Parshat Metzora (Leviticus 14:1 – 15:33)
Efrat, Israel –“And He shall restore the heart of the fathers to the children and the heart of the children to their fathers.” (Mal. 3:24)
This coming Sabbath—at least as far as the rabbinical homily (drashah) before the festival of Passover is concerned—is known as Shabbat Hagadol, the Great Sabbath. In a usual calendar year, when there are at least several days between the Sabbath and Passover, we read on Shabbat Hagadol the prophetic portion from Malachi, who speaks of the “great and awesome day” which will precede the redemption. It is actually Elijah the prophet who will herald this day, and Elijah’s major task will be “to restore the hearts of the parents to their children and the hearts of the children to their parents.
Apparently our prophet understood that the major issue facing each and every one of us is discord within the family, and if the period of redemption will be one of harmony and love such rapprochement must begin with parent-child relationship. However, there is one strange note within this verse: The fifth commandment ordains that children honor their parents, yet Malachi begins his familial charge to the parents who must first turn their hearts to the children. What does this mean?
Many years ago, I suggested that imbedded in the prophetic verse was the prophet’s vision of our very unique generation, when the ba’al teshuvah (penitent) movement will be so successful that many parents will be learning from their children around the seder table. Although it is undoubtedly true, as Maimonides teaches us, that there will be no redemption without penitential return (teshuva), life experiences have taught me that there is still another interpretation to Malachi’s words.
Of all of the challenges that each of us adults have in life, none is greater than that of being a parent and grandparent. Tragically, although in order to drive a car or provide a professional service one requires a license that is issued only after successfully passing difficult examinations, one becomes a parent without having taken a single course and without having to prove one’s parental abilities. The seder, which is an expression of the commandment, “And you shall tell (haggadah) to your children,” expresses the challenge of parenting at its very opening. Each of the participants around the table takes karpas, which is usually translated as a green vegetable portending the spring season. However, Rabbi Shlomo Kluger suggests in his interpretation of the Haggadah that the word karpas is derived from the special striped and colored garment which father Jacob gave to his favorite son Joseph (Gen. 37:3), called in Hebrew passim and which Rashi links to the special karpas embroidery decorating King Achashverosh’s palace (Rashi ad loc). We generally dip our vegetable in salt water; however, there is an alternative custom to dip the karpas in charoset, a mixture of nuts and wine which the Jerusalem Talmud suggests is reminiscent of blood. When we remember that the brothers of Joseph dipped his karpas cloak into the blood of the slaughtered ram (Gen. 37:31), it is clear that we are opening the seder remembering the relationship between father Jacob and Joseph, about which the Rabbis of the Talmud criticized the parent who favors one child among the others and thereby causes familial jealousy (B.T. Shabbat 10b). From this perspective, the seder is at one and the same time instructing the parent of his major task to impart Jewish traditions to his children, but warning the parent of the challenges and even difficulties which goes along with parenthood.

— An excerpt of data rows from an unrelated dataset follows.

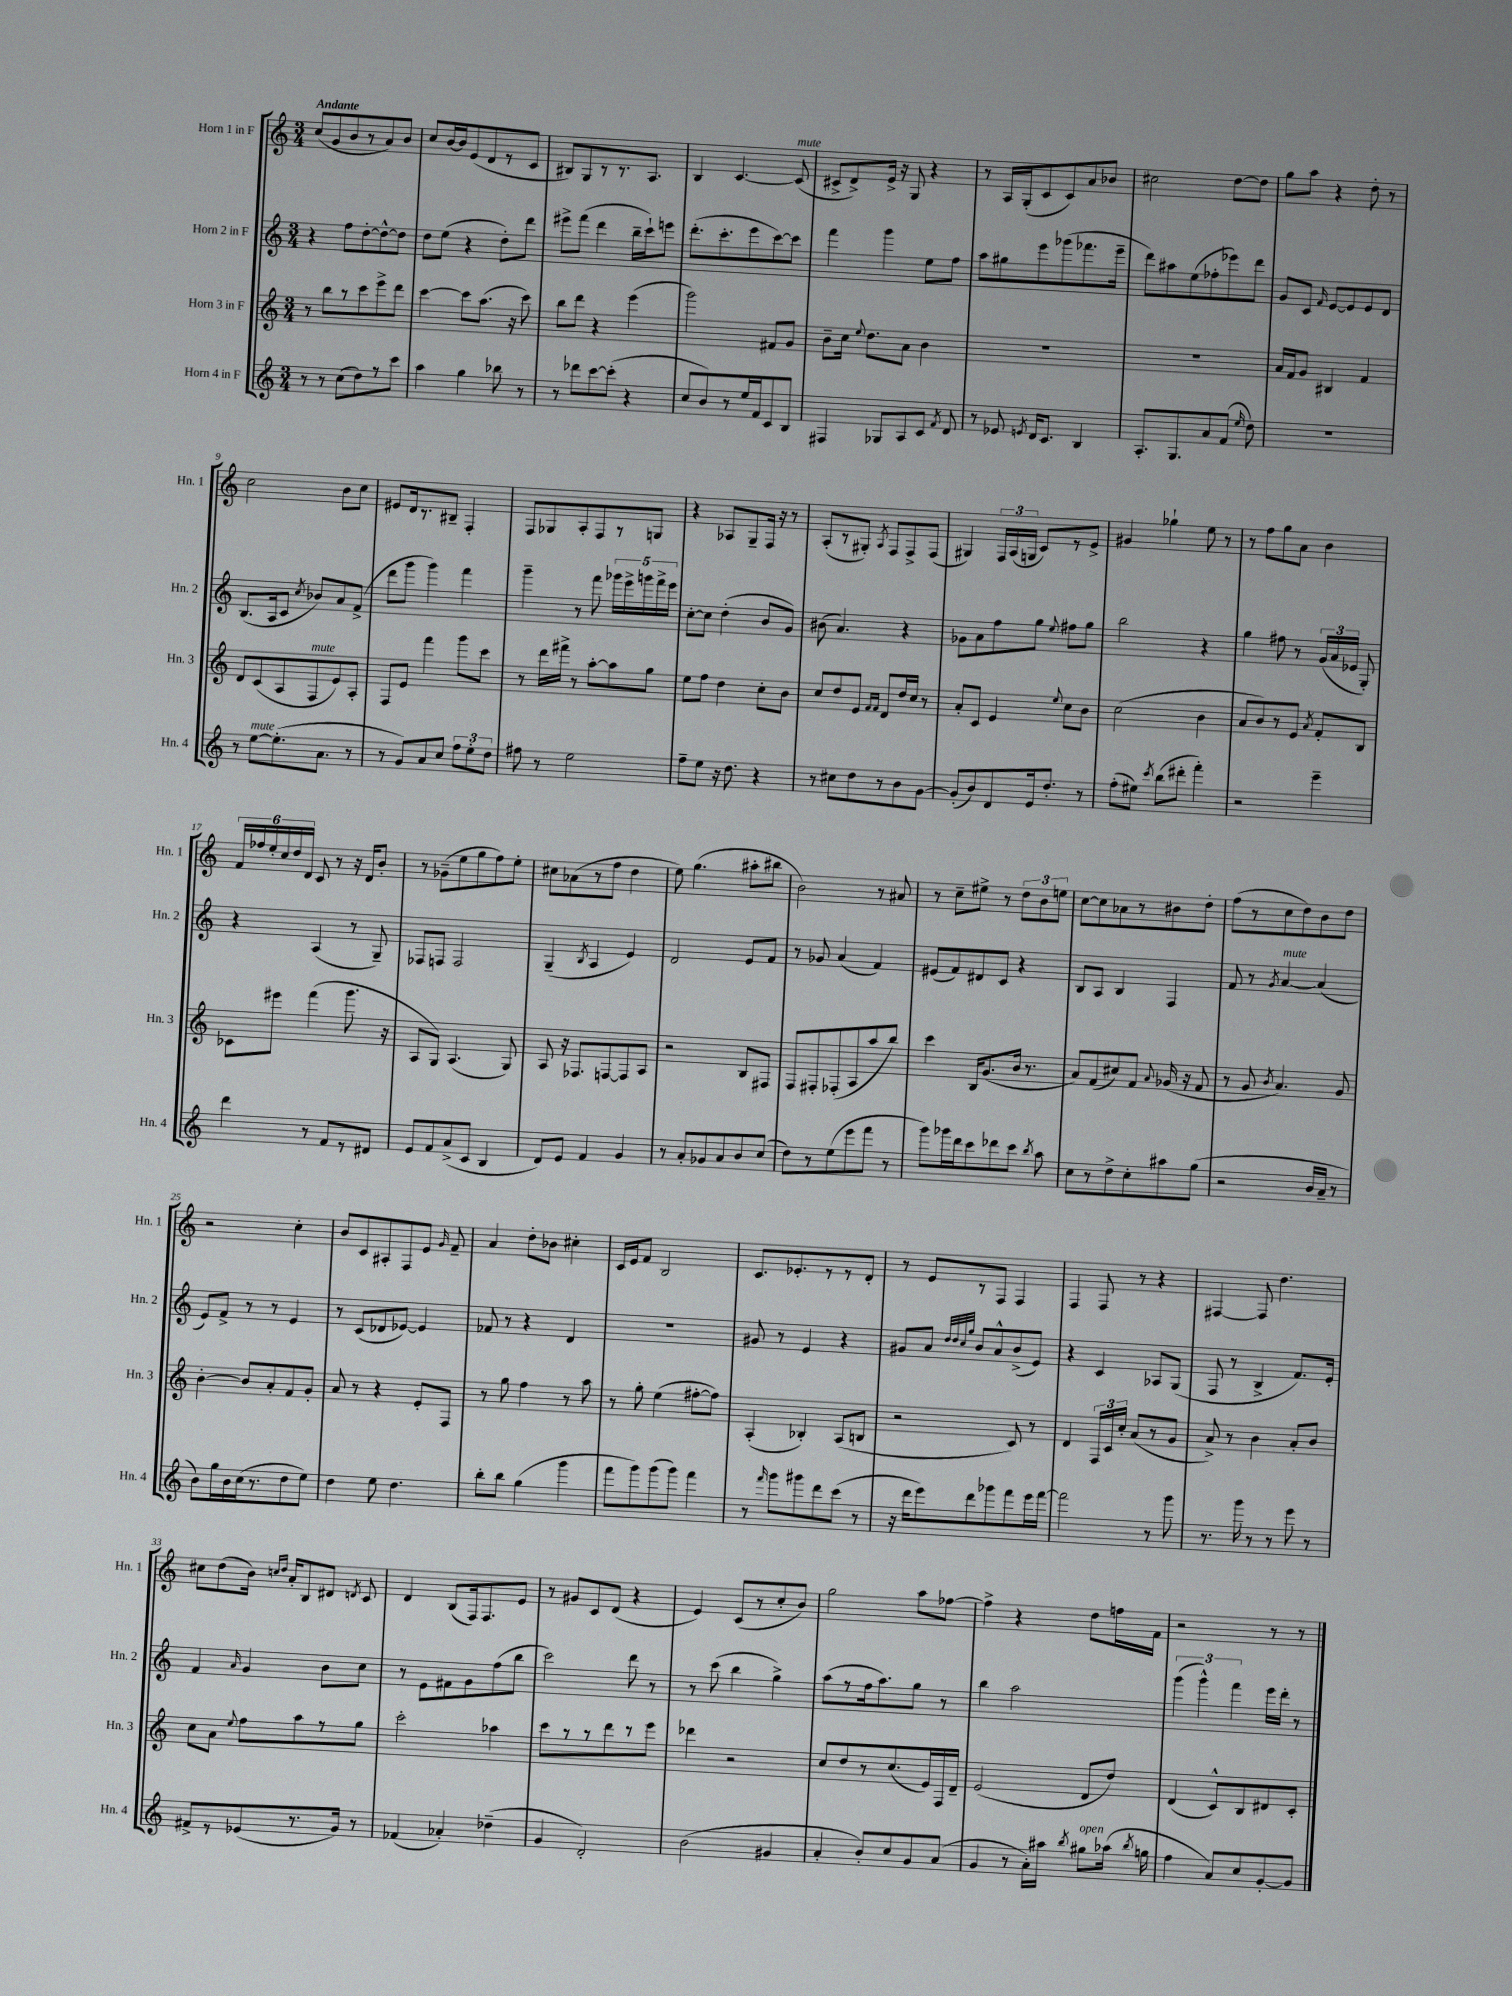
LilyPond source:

<<
\new StaffGroup <<
\new Staff = "s0" \with { instrumentName = "Horn 1 in F" shortInstrumentName = "Hn. 1" } {
    \clef treble \key c \major \numericTimeSignature \time 3/4 \tempo "Andante"
    \autoBeamOff c''8[( g'8 b'8 r8 a'8) b'8] |
    c''8[ b'16~ b'16 e'8( d'8 r8 c'8] |
    bis8[) g8 r8 r8. a8.] |
    b4 c'4.~ c'8^\markup { \italic "mute" }( |
    cis'8[-> d'8->) e'16]-> r16 g8 r4 |
    r8 a16[ g16-.( c'8 c'8) a'8 bes'8] |
    cis''2 d''8[~ d''8] |
    g''8[ a''8] r4 d''8-. r8 |
    c''2 b'8[ c''8] |
    eis'8[ d'16 r8. bis8]-- f4-. |
    f8[ ges8 a8-. f8 r8 g8] |
    r4 aes8[ g8-- f16] r16 r8 |
    a8[-.( r8 gis8]-.) \acciaccatura { a8 } f8[ f8-> f8]( |
    gis4) \tuplet 3/2 { f16[ a16( g16] } c'8[) r8 e'8]-> |
    gis'4 ges''4-! e''8 r8 |
    r8 f''8[ g''8 a'8] b'4 |
    \tuplet 6/4 { f'16[ fes''16 e''16-. c''16 d''16 d'16] } c'8 r8 r16 d'16[ b'8]-. |
    r8 ges'8[--( e''8 g''8 f''8) e''8]-. |
    cis''8[ aes'8( r8 f''8] d''4 |
    e''8) g''4.( ais''8[-. bis''8] |
    b'2) r8 ais'8 |
    r8 c''8[-- eis''8]-> r8 \tuplet 3/2 { d''8[ b'8 e''8] } |
    c''8[~ c''8 aes'8 r8 bis'8 d''8]-. |
    f''8[( r8 c''8 d''8) b'8 d''8] |
    r2 c''4-. |
    b'8[ c'8 ais8-. f8 e'8] \grace { g'16 } f'8-- |
    a'4 d''8[-. bes'8] cis''4-. |
    c'16[ e'16 f'8] b2 |
    c'8.[ ees'8.-. r8 r8 d'8]-. |
    r8 e'8[ r8 f8] f4 |
    f4 f8 r8 r4 |
    fis4~ fis8 d''4. |
    cis''8[ d''8( b'16]) \grace { c''16[ d''16] } a'16[-. b8 dis'8] \acciaccatura { d'8 } c'8 |
    d'4 b8[( f16) f8. e'8] |
    r8 gis'8[ c'8 d'8]( r4 |
    e'4) c'8[( r8 c''8-. b'8]) |
    g''2 a''8[ fes''8]~ |
    fes''4-> r4 d''8[ f''16 f'16] |
    r2 r8 r8 \bar "|." |
}
\new Staff = "s1" \with { instrumentName = "Horn 2 in F" shortInstrumentName = "Hn. 2" } {
    \clef treble \key c \major \numericTimeSignature \time 3/4
    \autoBeamOff r4 f''8[ d''8~-. d''8~-^ d''8] |
    d''8[ e''8]( r4 d''8[-.) d'''8] |
    eis'''8[-> f'''8]( d'''4 b''16[-- c'''16-!) e'''8] |
    d'''8.[-.( c'''8.-. e'''8 c'''8~) c'''8] |
    f'''4 g'''4 e''8[ f''8] |
    a''8[ gis''8 e'''8 ges'''8( fes'''8. e'''16]-- |
    d'''8[) ais''8 e''8( fes''8-. ees'''8) d'''8] |
    g'8[ c'8] \grace { f'16 } e'8[~ e'8 e'8 d'8] |
    b8.[( a16 c'8] \acciaccatura { c''8 } bes'8[) a'8 f'8]->( |
    d'''8[ g'''8] g'''4) f'''4 |
    g'''4-- r8 f'''8 \tuplet 5/4 { ges'''16[ e'''16-> g'''16 f'''16-> e'''16] } |
    c''8[~-. c''8] d''4-.( b'8[ g'8]) |
    bis'8( a'4.) r4 |
    ges'8[ a'8 f''8 g''8] \appoggiatura { e''8 } fis''8[ g''8] |
    b''2 r4 |
    g''4 fis''8 r8 \tuplet 3/2 { g'16[( a'16 ees'16] } g8-.) |
    r4 a4( r8 g8--) |
    fes8[ f8] f2 |
    g4--( \acciaccatura { b8 } a4 e'4) |
    d'2 e'8[ f'8] |
    r8 ges'8 a'4( f'4) |
    eis'8[( f'8) dis'8 c'8] r4 |
    b8[ a8] b4 f4 |
    f'8 r8 \acciaccatura { g'8 } a'4~^\markup { \italic "mute" } a'4( |
    e'8[) f'8]-> r8 r8 e'4 |
    r8 c'8[( des'8 ees'8]~) ees'4 |
    fes'8 r8 r4 d'4 |
    R2. |
    gis'8 r8 e'4 r4 |
    gis'8[ a'8] \grace { d''32[ d''32 c''32 g''32] } b'8[ a'8-^ b'8->( e'8]) |
    r4 c'4 aes8[ g8]( |
    f8 r8 b4-> f'8.[) e'16]-. |
    f'4 \grace { a'16 } g'4 b'8[ c''8] |
    r8 e'8[ fis'8 g'8 f''8( b''8] |
    c'''2) d'''8 r8 |
    r8 c'''8( b''4 g''4->) |
    a''8[( r8 f''16 a''8.) g''8] r8 |
    b''4 a''2 |
    \tuplet 3/2 { g'''4( g'''4-^) f'''4 } e'''16[ d'''16]-. r8 \bar "|." |
}
\new Staff = "s2" \with { instrumentName = "Horn 3 in F" shortInstrumentName = "Hn. 3" } {
    \clef treble \key c \major \numericTimeSignature \time 3/4
    \autoBeamOff r8 b''8[ r8 c'''8 e'''8-> d'''8] |
    c'''4~ c'''8[ a''8.]( r16 c'''8) |
    b''8[ d'''8] r4 e'''4( |
    g'''2) fis'8[ g'8] |
    b'8[-- c''16] \appoggiatura { e''8 } d''8.[ a'8] b'4 |
    R2. |
    R2. |
    a'16[ f'16 g'8] bis4 f'4 |
    d'8[ c'8( a8 f8^\markup { \italic "mute" } e'8) a8]-. |
    f8[ e'8] f'''4 g'''8[ c'''8] |
    r8 d'''16[ fis'''16]-> r8 a''8[~-. a''8 g''8] |
    e''8[ f''8] d''4 c''8[-. b'8] |
    c''8[ d''8 e'8] \grace { f'16[ f'16] } d'8[ d''16 c''16] r8 |
    a'8[-. c'8] e'4 \appoggiatura { e''8 } c''8[ b'8] |
    c''2( b'4 |
    a'8[ b'8) r8 e'8] \acciaccatura { a'8 } f'8[-. b8] |
    ces'8[ eis'''8] f'''4( g'''8. r16 |
    a8[ g8]) a4.( g8) |
    a8 r16 fes8.[ f8~ f8 a8] |
    r2 b8[ fis8] |
    f8[ fis8-. fes8-.( a8 a''8 b''8]) |
    c'''4 b16[ g'8.( b'16] r8. |
    a'8[) f'8( cis''8) f'8] \appoggiatura { a'8 } ges'16( r16 f'8 |
    r8 g'8 \acciaccatura { b'8 } a'4.) g'8 |
    b'4~-. b'8[ a'8-. f'8 g'8]-. |
    a'8 r8 r4 e'8[-. f8] |
    r8 g''8 f''4 r8 a''8 |
    r8 g''8-. e''4( fis''8[~-. fis''8]) |
    a4-.( bes4-.) a8[( b8] |
    r2 c'8) r8 |
    d'4 \tuplet 3/2 { f16[ c'16 c''16]-. } a'8[( r8 g'8] |
    a'8->) r8 b'4 a'8[-. b'8] |
    c''8[ a'8] \appoggiatura { e''8 } f''8[ a''8 r8 g''8] |
    c'''2-. aes''4 |
    c'''8[ r8 r8 d'''8 r8 e'''8] |
    des'''4 r2 |
    c''8[ d''8 r8 c''8.( e'16) f16 d'16]-- |
    e'2( d'8[ d''8]) |
    d'4( c'8[-^) b8 dis'8 c'8]-. \bar "|." |
}
\new Staff = "s3" \with { instrumentName = "Horn 4 in F" shortInstrumentName = "Hn. 4" } {
    \clef treble \key c \major \numericTimeSignature \time 3/4
    \autoBeamOff r8 r8 c''8[( d''8) r8 c'''8] |
    a''4 g''4 bes''8 r8 |
    r8 des'''8[ c'''8~ c'''8]-.( r4 |
    c''8[ b'8) r8 e''16 f'16 c'8 b8] |
    fis4 ges8[ a8 c'8] \acciaccatura { f'8 } d'8 |
    r8 ees'8 \acciaccatura { e'8 } d'16[ c'8.] b4 |
    a8.[-. g8. a'8 f'8]( \grace { e''16 } d''8) |
    r2. |
    r8 e''8[~^\markup { \italic "mute" } e''8.-.( a'8.] r8 |
    r8 g'8[) a'8 c''8] \tuplet 3/2 { f''8[ e''8-. d''8] } |
    fis''8 r8 e''2 |
    f''8[-- e''8] r16 d''8. r4 |
    r8 cis''8[ d''8 r8 b'8 g'8]~ |
    g'8[-.( b'8) d'8 e'16 d''8.]-. r8 |
    f''8[-.( eis''8]) \acciaccatura { c'''8 } b''8[( dis'''8]-. f'''4-.) |
    r2 e'''4-- |
    d'''4 r8 f'8[ r8 dis'8] |
    e'8[ f'8 a'8->( c'8] b4 |
    d'8[) e'8] f'4 g'4 |
    r8 a'8[-. ges'8 a'8 b'8 c''8]( |
    d''8[) r8 e''8( e'''8 f'''8] r8 |
    g'''8[) ges'''16 d'''16 c'''8 des'''8 c'''8] \acciaccatura { b''8 } a''8 |
    c''8[ r8 d''8-> c''8-. ais''8 g''8]( |
    r2 b'16[ a'16]-- r8 |
    b'8[) g''16 b'16 c''16( r8. d''8 e''8]) |
    d''4 e''8 d''4. |
    b''8[-. b''8] g''4( g'''4 |
    f'''8[ g'''8) g'''8( g'''8]) f'''4 |
    r8 \grace { f'''16 } g'''8[ gis'''8 d'''8 c'''8]( r8 |
    r16 d'''16[ e'''8) d'''8 ges'''8 f'''8 e'''16 f'''16]~ |
    f'''2 r8 g'''8 |
    r8. g'''16 r8 r8 e'''8 r8 |
    fis'8[-> r8 ees'8( r8. g'16]) r8 |
    fes'4( aes'4-.) des''4--( |
    g'4 d'2-.) |
    b'2( gis'4 |
    a'4-. b'8[-.) c''8 g'8 a'8]( |
    g'4 r8 a'16[-.) ais''16] \acciaccatura { b''8 } gis''8[^\markup { \italic "open" } aes''16]( \acciaccatura { b''8 } g''16 |
    f''4 a'8[) c''8 g'8~-. g'8] \bar "|." |
}
>>
>>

How can we avoid the pitfall? First of all, it is crucial to be loving and accepting of all of our children, even of those who may have strayed far from the path. That is why there are four children type-casted around the seder table, one of them being the wicked child. He too must be given a place which enables him to feel the familial embrace. Even more noteworthy is how the Haggadah defines the wicked child: he is neither a Sabbath desecrator nor a partaker of non-kosher food but is rather one who excludes himself from the community of Israel. For Judaism, it is critical that the Jew feels him/herself to be a member of the entire Jewish family. It is incumbent upon every Jewish parent to inclusively accept all the children. The wicked child may even ask provocative and insolent questions to the parents, and is then told by the author of the Haggadah: “hakheh his teeth” a difficult verb usually translated as “blunt his teeth” or give him a slap across the mouth. Nothing could be further from the true interpretation. The Hebrew verb hakheh means to remove the sharpness of an iron implement by the warmth of fire (Eccl. 10:10). The wise parent will take away the sting from the words of a wicked child through familial love and warmth.
Finally, I would suggest that parents must never stereotype their children. Indeed, each of the stereotypes in the Haggadah can be looked at in an opposite way. The wise child may turn out to be a know-it-all, who is supercilious and arrogant. Indeed, the famed Seer of Lublin would always say, “I prefer the wicked person who knows he is wicked to the righteous who thinks he is righteous.” At least the wicked person is honest and he has a real chance of repenting. The one who is called foolish may in reality be naïve and wholehearted and the child does “not know how to ask” may be operating in a realm far beyond logic and much closer to the Divine. At any rate, each of us has a little bit of each of the four children within our own personality; hardly anyone is consistent—either in being good or being wicked—all the time. The message of the Haggadah: be loving and not judgmental, wise and not punitive.